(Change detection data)
"""

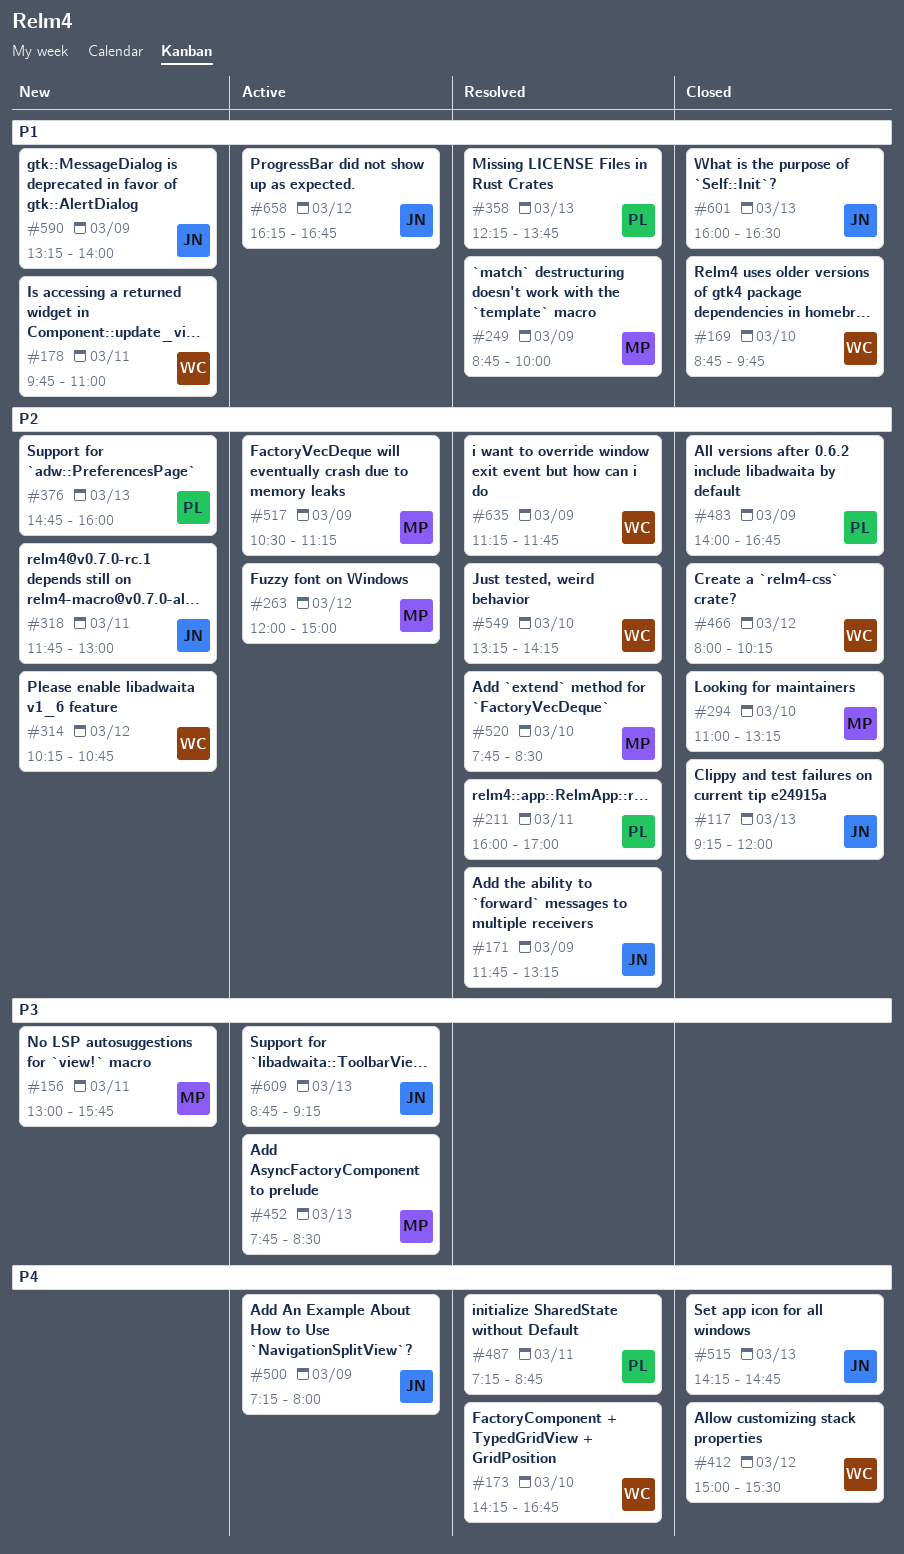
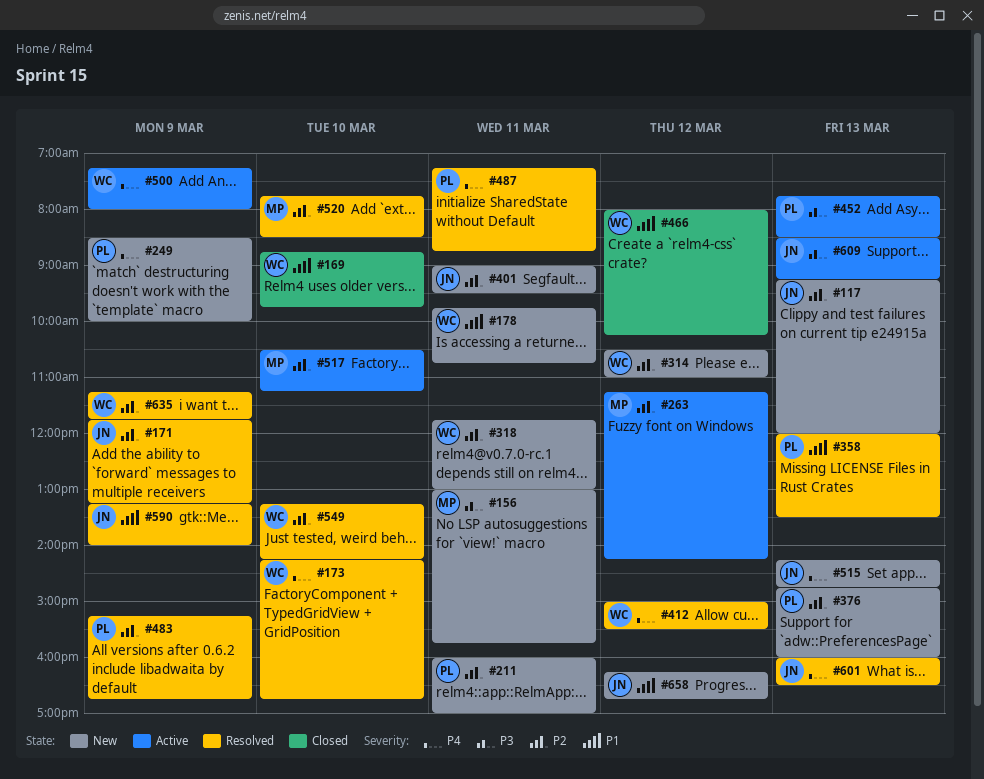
#117, status: Closed -> New
#178, ends: 11:00 -> 10:45
#211, status: Resolved -> New
#249, status: Resolved -> New
#249, owner: MP -> PL
#249, priority: P1 -> P4
#249, begins: 08:45 -> 08:30
#263, begins: 12:00 -> 11:15
#263, ends: 15:00 -> 14:15
#294: present -> none
#314, begins: 10:15 -> 10:30
#314, ends: 10:45 -> 11:00
#318, owner: JN -> WC
#358, begins: 12:15 -> 12:00
#358, ends: 13:45 -> 13:30
#401: none -> present
#412, status: Closed -> Resolved
#452, owner: MP -> PL
#466, priority: P2 -> P1
#483, status: Closed -> Resolved
#483, begins: 14:00 -> 15:15
#500, owner: JN -> WC
#515, status: Closed -> New
#517, day: Mar 9 -> Mar 10
#590, status: New -> Resolved
#601, status: Closed -> Resolved
#601, priority: P1 -> P4
#609, begins: 08:45 -> 08:30
#658, status: Active -> New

"""

Send back every line above exactly, skipping all pictures.

#117, status: Closed -> New
#178, ends: 11:00 -> 10:45
#211, status: Resolved -> New
#249, status: Resolved -> New
#249, owner: MP -> PL
#249, priority: P1 -> P4
#249, begins: 08:45 -> 08:30
#263, begins: 12:00 -> 11:15
#263, ends: 15:00 -> 14:15
#294: present -> none
#314, begins: 10:15 -> 10:30
#314, ends: 10:45 -> 11:00
#318, owner: JN -> WC
#358, begins: 12:15 -> 12:00
#358, ends: 13:45 -> 13:30
#401: none -> present
#412, status: Closed -> Resolved
#452, owner: MP -> PL
#466, priority: P2 -> P1
#483, status: Closed -> Resolved
#483, begins: 14:00 -> 15:15
#500, owner: JN -> WC
#515, status: Closed -> New
#517, day: Mar 9 -> Mar 10
#590, status: New -> Resolved
#601, status: Closed -> Resolved
#601, priority: P1 -> P4
#609, begins: 08:45 -> 08:30
#658, status: Active -> New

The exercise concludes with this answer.